If I need to use a list later I never do ANY assignments to it. Why would I?
In the last example I would:
```
strings = ['aa', '', 'bbb', 'c’]
longest = max(filter(bool, strings), key=len)
n_unique = len(set(strings))
```
And in initial example I don’t see why would I ever do this. It is very unclear what is the scenario here:
```???
numbers = (i for i in range(5))
assert 5 not in numbers
sorted(numbers)
```
1. If I wanted sorted numbers, then ValueError wouldn’t help, because I do not get sorted numbers.
2. If I wanted unmodified list and if it was modified then it is an error, your solution doesn’t work either.

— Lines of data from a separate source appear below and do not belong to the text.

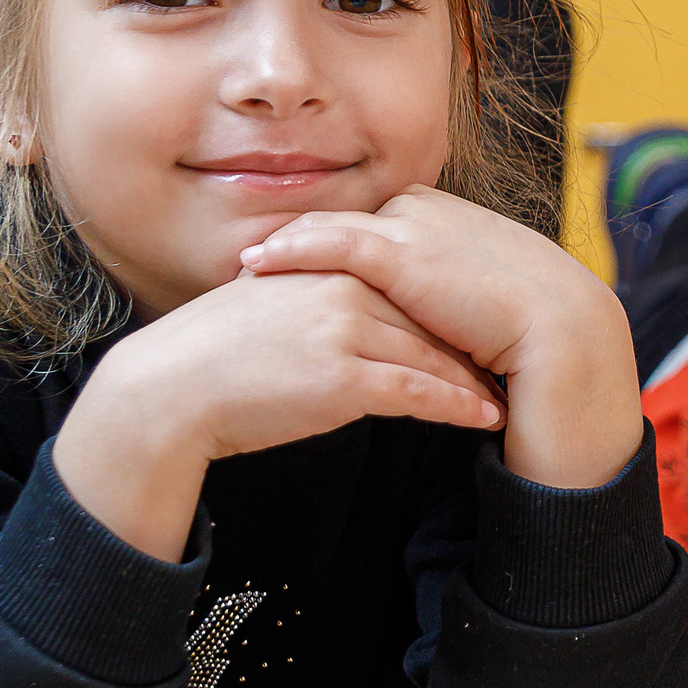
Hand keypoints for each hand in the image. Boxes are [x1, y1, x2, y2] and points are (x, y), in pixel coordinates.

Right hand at [57, 269, 503, 558]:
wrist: (169, 392)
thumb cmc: (219, 357)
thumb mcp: (278, 307)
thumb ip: (326, 298)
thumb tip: (364, 307)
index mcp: (331, 267)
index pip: (411, 286)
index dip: (455, 311)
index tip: (490, 327)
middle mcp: (344, 291)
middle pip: (431, 318)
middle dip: (478, 343)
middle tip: (519, 361)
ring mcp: (344, 333)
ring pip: (431, 355)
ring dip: (477, 378)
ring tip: (512, 395)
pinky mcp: (341, 379)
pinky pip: (416, 393)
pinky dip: (456, 406)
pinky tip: (485, 419)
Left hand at [242, 187, 643, 488]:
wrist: (562, 333)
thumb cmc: (528, 329)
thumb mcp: (480, 300)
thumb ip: (445, 294)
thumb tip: (427, 318)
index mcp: (447, 216)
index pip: (373, 223)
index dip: (329, 241)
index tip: (291, 260)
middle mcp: (428, 210)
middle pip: (345, 220)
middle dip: (300, 237)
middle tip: (253, 260)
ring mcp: (415, 226)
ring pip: (331, 227)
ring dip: (285, 242)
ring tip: (246, 263)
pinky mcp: (404, 252)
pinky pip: (331, 242)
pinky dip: (291, 247)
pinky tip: (258, 260)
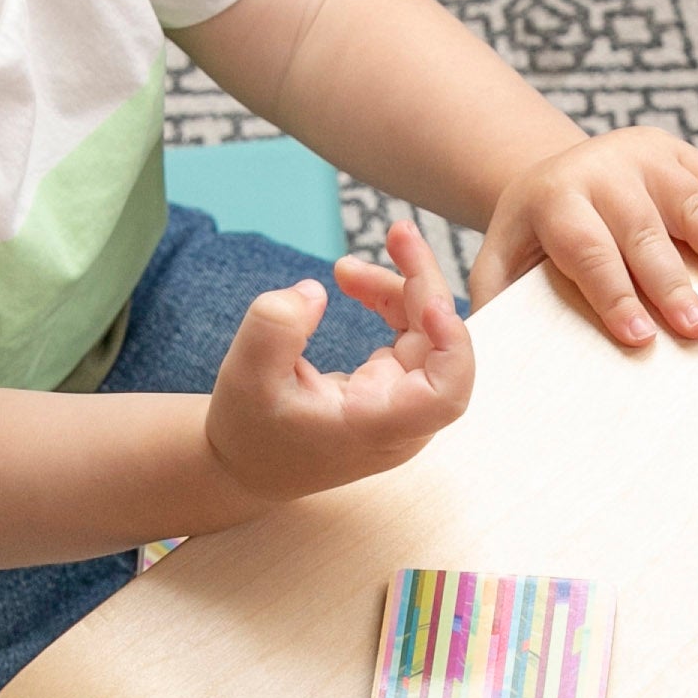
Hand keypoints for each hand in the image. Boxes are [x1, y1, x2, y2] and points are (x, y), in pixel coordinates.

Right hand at [205, 220, 473, 502]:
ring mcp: (399, 403)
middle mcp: (400, 418)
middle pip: (442, 349)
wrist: (246, 464)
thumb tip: (316, 290)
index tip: (431, 304)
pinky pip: (408, 337)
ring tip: (347, 266)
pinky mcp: (389, 388)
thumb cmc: (247, 429)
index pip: (444, 396)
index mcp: (375, 425)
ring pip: (427, 336)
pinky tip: (354, 282)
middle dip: (425, 284)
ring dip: (401, 289)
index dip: (453, 348)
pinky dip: (389, 303)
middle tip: (398, 232)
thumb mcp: (244, 375)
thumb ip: (275, 328)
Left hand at [469, 127, 697, 349]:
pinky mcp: (681, 151)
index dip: (615, 295)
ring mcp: (646, 155)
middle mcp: (603, 168)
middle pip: (644, 232)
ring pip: (692, 203)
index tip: (639, 338)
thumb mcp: (501, 258)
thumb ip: (497, 297)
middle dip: (674, 284)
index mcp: (555, 198)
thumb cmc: (534, 236)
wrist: (560, 172)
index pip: (589, 251)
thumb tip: (492, 354)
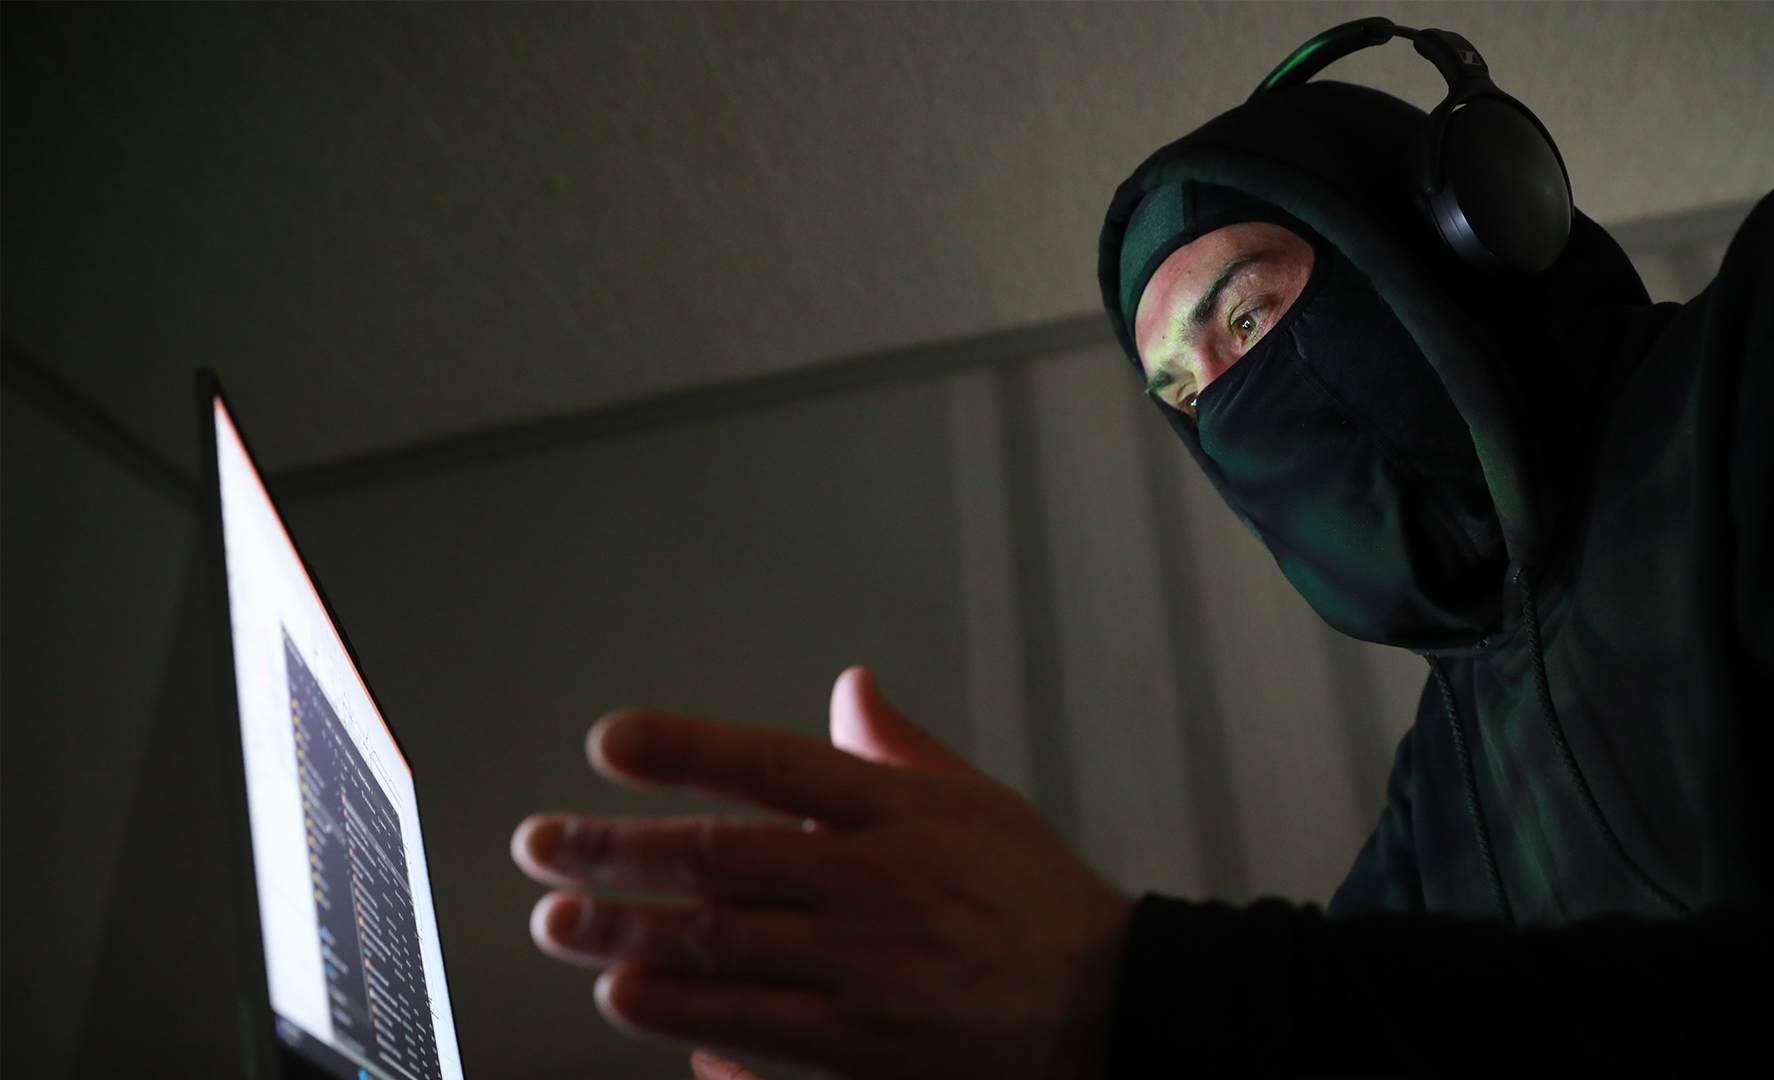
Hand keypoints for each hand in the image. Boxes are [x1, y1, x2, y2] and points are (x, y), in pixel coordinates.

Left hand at [511, 666, 1134, 1079]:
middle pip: (720, 858)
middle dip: (617, 849)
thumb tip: (852, 686)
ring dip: (624, 932)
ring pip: (717, 946)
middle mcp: (871, 883)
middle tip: (543, 844)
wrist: (1110, 1008)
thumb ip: (898, 747)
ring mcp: (862, 968)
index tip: (610, 742)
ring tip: (558, 919)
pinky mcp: (858, 1047)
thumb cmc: (1039, 902)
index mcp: (897, 812)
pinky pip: (749, 1025)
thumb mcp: (978, 803)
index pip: (771, 765)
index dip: (684, 750)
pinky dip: (680, 1012)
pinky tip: (626, 996)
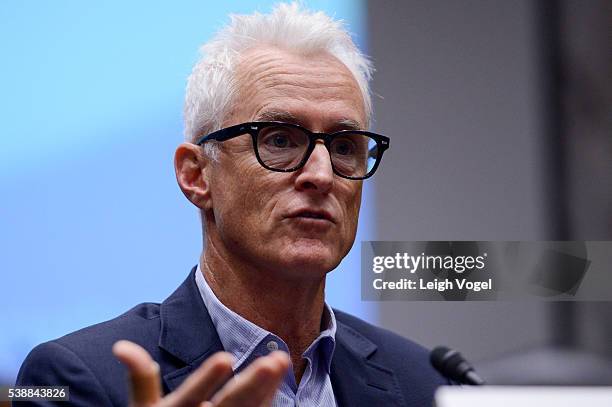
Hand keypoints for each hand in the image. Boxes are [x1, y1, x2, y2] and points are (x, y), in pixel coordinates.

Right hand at [112, 340, 289, 406]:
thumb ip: (140, 378)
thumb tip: (120, 346)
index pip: (192, 396)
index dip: (207, 378)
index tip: (226, 357)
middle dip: (251, 385)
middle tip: (272, 361)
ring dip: (267, 389)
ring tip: (280, 360)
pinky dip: (267, 399)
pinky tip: (277, 378)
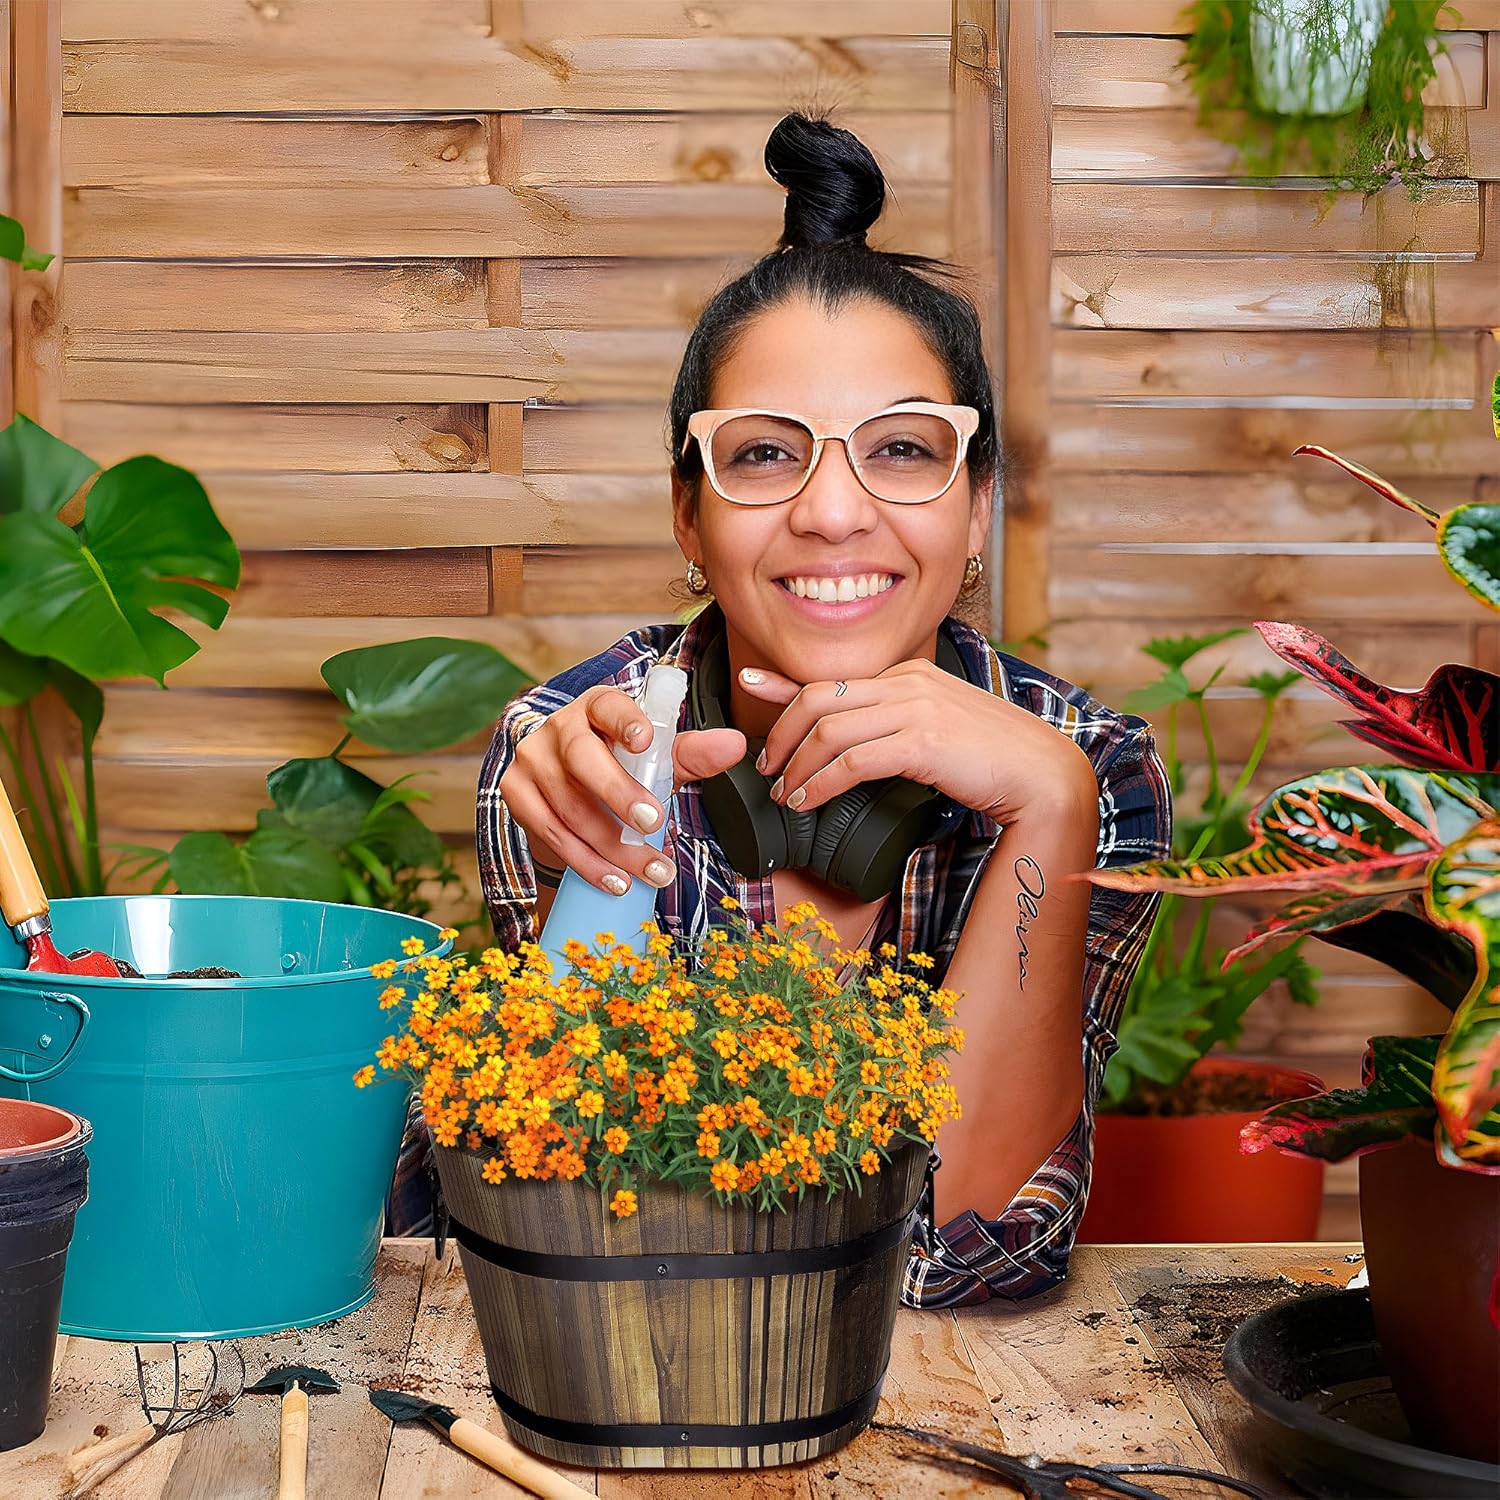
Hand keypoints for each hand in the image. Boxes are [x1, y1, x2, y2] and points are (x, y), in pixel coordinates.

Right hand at [499, 685, 743, 895]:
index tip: (645, 740)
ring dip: (613, 846)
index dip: (625, 721)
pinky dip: (586, 862)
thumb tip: (734, 744)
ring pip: (570, 806)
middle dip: (619, 794)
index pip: (609, 705)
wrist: (570, 796)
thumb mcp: (658, 760)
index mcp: (598, 708)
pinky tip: (615, 880)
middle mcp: (559, 727)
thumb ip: (693, 754)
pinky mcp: (515, 793)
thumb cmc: (622, 769)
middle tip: (654, 824)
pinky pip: (550, 832)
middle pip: (582, 759)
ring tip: (652, 871)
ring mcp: (532, 760)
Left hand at [742, 660, 1096, 824]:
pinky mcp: (922, 741)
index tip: (749, 683)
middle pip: (819, 699)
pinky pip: (853, 759)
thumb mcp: (935, 728)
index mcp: (911, 672)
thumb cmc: (993, 759)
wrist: (1044, 774)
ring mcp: (916, 708)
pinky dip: (821, 782)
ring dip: (797, 766)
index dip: (786, 686)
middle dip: (781, 734)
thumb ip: (892, 723)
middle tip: (766, 768)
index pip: (834, 677)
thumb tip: (848, 740)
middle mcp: (908, 681)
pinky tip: (810, 801)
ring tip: (785, 794)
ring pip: (828, 730)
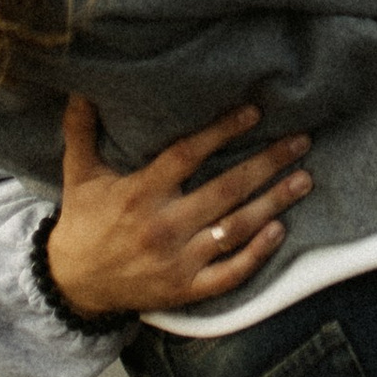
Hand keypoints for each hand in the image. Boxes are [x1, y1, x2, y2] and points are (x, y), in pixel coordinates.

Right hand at [45, 93, 311, 318]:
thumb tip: (81, 87)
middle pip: (225, 189)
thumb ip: (82, 130)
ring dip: (274, 203)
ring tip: (304, 179)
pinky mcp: (186, 289)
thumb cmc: (82, 223)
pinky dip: (256, 254)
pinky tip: (280, 232)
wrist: (72, 286)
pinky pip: (230, 273)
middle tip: (300, 142)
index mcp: (141, 193)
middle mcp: (163, 226)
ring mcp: (178, 261)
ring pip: (235, 229)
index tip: (255, 112)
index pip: (188, 155)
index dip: (222, 132)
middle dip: (267, 164)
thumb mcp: (79, 174)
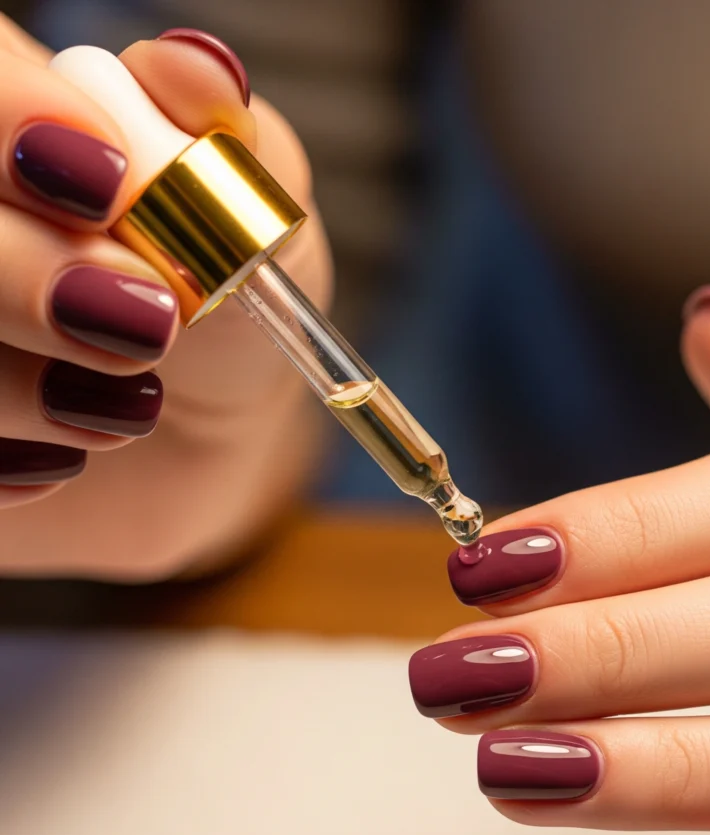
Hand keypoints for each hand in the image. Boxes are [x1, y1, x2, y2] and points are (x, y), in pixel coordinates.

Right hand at [0, 19, 330, 578]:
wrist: (190, 457)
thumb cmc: (224, 328)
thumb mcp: (261, 238)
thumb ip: (235, 154)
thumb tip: (197, 69)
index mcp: (10, 133)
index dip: (7, 114)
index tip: (110, 184)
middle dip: (19, 267)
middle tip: (147, 321)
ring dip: (21, 388)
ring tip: (129, 408)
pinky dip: (3, 468)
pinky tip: (57, 465)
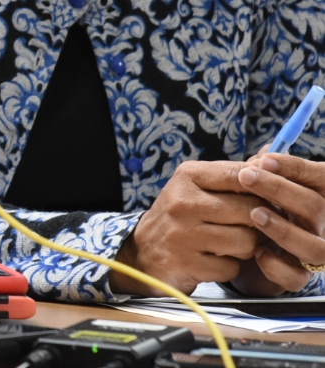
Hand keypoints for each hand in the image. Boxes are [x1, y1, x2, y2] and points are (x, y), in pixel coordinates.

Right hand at [111, 160, 260, 293]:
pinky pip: (232, 267)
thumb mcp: (199, 185)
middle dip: (256, 222)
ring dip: (245, 247)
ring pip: (246, 242)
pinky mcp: (187, 263)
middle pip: (250, 210)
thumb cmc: (181, 214)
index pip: (241, 175)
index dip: (265, 188)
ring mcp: (183, 233)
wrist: (145, 250)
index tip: (269, 198)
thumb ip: (235, 172)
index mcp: (188, 176)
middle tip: (247, 225)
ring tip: (230, 243)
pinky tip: (215, 259)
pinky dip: (229, 267)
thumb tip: (272, 150)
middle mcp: (183, 201)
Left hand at [224, 152, 324, 294]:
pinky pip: (296, 277)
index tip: (264, 160)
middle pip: (316, 207)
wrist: (245, 247)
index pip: (322, 178)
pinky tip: (257, 251)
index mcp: (318, 196)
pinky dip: (276, 265)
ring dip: (284, 230)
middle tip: (246, 176)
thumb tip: (263, 154)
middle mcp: (322, 225)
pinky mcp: (298, 277)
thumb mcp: (262, 183)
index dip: (296, 167)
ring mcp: (314, 252)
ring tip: (255, 214)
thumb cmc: (260, 204)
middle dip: (280, 189)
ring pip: (314, 247)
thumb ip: (265, 169)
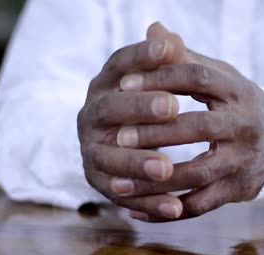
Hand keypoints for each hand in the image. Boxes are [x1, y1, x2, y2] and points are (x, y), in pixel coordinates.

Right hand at [77, 34, 188, 219]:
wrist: (120, 138)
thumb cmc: (143, 103)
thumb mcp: (152, 81)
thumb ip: (161, 62)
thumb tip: (169, 38)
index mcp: (105, 84)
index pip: (120, 64)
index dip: (142, 56)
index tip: (170, 50)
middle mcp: (91, 114)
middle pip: (110, 108)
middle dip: (140, 108)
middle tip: (172, 107)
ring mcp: (91, 148)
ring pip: (109, 157)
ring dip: (137, 162)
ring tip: (167, 168)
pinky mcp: (97, 178)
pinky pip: (119, 192)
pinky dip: (146, 200)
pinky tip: (173, 206)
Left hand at [116, 23, 263, 221]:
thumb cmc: (235, 104)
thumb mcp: (218, 77)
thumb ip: (184, 58)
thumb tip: (153, 30)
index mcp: (236, 90)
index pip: (197, 78)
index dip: (160, 79)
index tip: (124, 86)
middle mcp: (244, 125)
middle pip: (197, 128)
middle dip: (155, 133)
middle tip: (119, 137)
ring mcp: (242, 161)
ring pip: (197, 174)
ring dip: (156, 181)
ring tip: (119, 182)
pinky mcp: (237, 190)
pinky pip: (201, 206)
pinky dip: (168, 210)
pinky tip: (137, 208)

3. If sorting is ok only on non-empty iterator, then just `assert sorted` after sorting.
If you could give a full real-life scenario, then it might expose the problem (if it exists) better.
"There should be one-- and preferably only one --obvious way to do it.”
There is either: something to be improved or you are not using that "one obvious" way.
@ChrisA: Shadowing "iter()" would only help with Barry's example.
@Jonathan: Updating documentation is helpful, but I find an automated check better. Too often the most obvious way to accomplish something silently triggers this behavior:
strings = ['aa', '', 'bbb', 'c']
strings = filter(bool, strings) # Adding this step makes n_unique always 0.
longest = max(strings, key=len)
n_unique = len(set(strings))
I feel like a warning here would save time and prevent bugs, and that my is_exhausted proposal, if implemented directly in the generators, is an easy way to accomplish this.
And I have to say I'm surprised by the responses. Does nobody else hit bugs like this and wish they were automatically detected? To be clear, raising ValueError is just an example; logging a warning would already be helpful, like Go's race condition detector.